The Game Slush Pile

Tux and Fanny Switch Review

PlatformNintendo Switch
Release Date9/9/21
PublisherMeans Interactive
ESRB RatingE10+

A fellow Nindie fan is obsessed with Tux and Fanny and wants the world to play. He wore me down until I eventually bought it. It took me a while, but I finally made a hard push through it. I have to say it is a masterpiece. A weird masterpiece, but one never the less. Don’t go in expecting a plot, there isn’t much of one. Don’t go into this point-and-click adventure game expecting brain teasers either, because there really aren’t any. What makes the game a masterpiece is all the random stuff they crammed in, including the entirety of Moby Dick. You can spend hours reading books or playing computer games you find. The game keeps a score, with the maximum being 452, but I beat the game with a score of 216, meaning I didn’t even do half the stuff you could do there.

The point of the game is the journey, not the destination.

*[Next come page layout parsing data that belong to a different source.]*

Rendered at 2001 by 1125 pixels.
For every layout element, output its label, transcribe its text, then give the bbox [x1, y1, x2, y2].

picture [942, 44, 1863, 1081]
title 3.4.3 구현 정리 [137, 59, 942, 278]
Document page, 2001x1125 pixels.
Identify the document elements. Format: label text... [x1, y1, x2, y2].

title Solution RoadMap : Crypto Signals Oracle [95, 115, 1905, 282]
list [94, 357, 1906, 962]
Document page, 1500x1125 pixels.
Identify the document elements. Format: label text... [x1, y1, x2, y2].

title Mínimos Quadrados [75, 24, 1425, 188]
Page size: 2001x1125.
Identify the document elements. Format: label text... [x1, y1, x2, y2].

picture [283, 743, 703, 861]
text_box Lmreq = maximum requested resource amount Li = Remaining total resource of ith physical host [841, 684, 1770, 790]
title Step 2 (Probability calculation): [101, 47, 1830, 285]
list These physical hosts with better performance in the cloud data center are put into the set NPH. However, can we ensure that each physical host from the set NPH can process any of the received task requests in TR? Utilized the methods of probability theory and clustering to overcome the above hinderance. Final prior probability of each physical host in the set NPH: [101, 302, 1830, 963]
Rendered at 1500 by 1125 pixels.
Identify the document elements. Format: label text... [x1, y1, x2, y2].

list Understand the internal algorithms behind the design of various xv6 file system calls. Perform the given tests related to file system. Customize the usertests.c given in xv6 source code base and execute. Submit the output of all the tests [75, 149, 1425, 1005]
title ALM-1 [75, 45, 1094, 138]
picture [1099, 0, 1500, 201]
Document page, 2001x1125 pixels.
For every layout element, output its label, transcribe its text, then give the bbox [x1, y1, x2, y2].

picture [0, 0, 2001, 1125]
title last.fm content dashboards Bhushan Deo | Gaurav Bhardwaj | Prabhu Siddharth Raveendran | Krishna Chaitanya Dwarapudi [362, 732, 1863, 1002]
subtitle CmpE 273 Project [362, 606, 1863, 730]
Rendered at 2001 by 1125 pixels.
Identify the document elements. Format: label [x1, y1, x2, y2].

Yes, the entire book is here.

You will play as four characters. Tux is a magenta person with a male voice. Fanny is a purple person with a female voice. There is a cat and a flea looking to go to the promised land. You will need to play all four characters, but most of the time will be spent with Tux and Fanny in their quest to inflate a soccer ball. Tux and Fanny want to play soccer, but their ball is deflated, so they must inflate the ball. That’s it. That’s the plot. And then you go on a huge series of seemingly random tasks that eventually net you the items you need to inflate a ball.

The flea section is the shortest, but very well done.

Tux and Fanny’s Journey

Tux and Fanny is fairly linear in what you have to do. At any time, you can press the stick, and Tux or Fanny will tell you the next thing that needs to be done. However, for much of the game, it’s fairly open in terms of the order to do things. The first major puzzle is the opening of a safe. To open it, you need to find the six-number code. And to find them, you do six random things like tune a TV or make tea and go to sleep. You’ll open the safe and get a key to open the gates in your fenced yard to explore the wider world. It’s here the game becomes somewhat non-linear. After a while, everything will converge back to a linear path to the end, where you’ll face a “final boss battle” that is grand, hilarious, and touching at its conclusion.

As I said at the top, Tux and Fanny is about the journey, not the destination. More than half the stuff you do has no bearing on finishing the story. Lie in a mud puddle and then take a bath. Skip stones. Make various films, including a puppet show and a claymation. Help goblins with their problems. Build a bike and go on a bike trail. Read the entirety of Moby Dick, and get points when you read it all. The choice is yours. And I think that’s sort of the point, as the title in game is “Tux and Fanny in ‘A nice day’.” You can complete the game, but it’s better to dawdle around and experience everything else.

A game about nothing!

I call Tux and Fanny the Seinfeld of gaming. If Seinfeld was a show about nothing, then this game is also about nothing. But within its nothingness, Tux and Fanny comes together into something meaningful that I loved immensely. I will go back and get more points because it is that good. It has a charm that is undeniable, and a wicked sense of humor at times. I am proud to give Tux and Fanny a Must Play. Oh, and by the way, play with the sound on. The game isn’t the same without its computer-generated Russian voice-over.

Be an avant-garde filmmaker if you want.

But wait, there’s more! You see, Tux and Fanny is really a prequel to an 82-minute feature film that you can either buy a Blu-ray of or watch on YouTube (first 79 episodes). There is also a second movie you can watch on the same channel (next set of episodes) or buy the Blu-ray of. If you love the duo even more, there is an entire store full of merchandise.

Overall: Tux and Fanny is an often funny and whimsical point-and-click adventure game about absolutely nothing, and I love it dearly.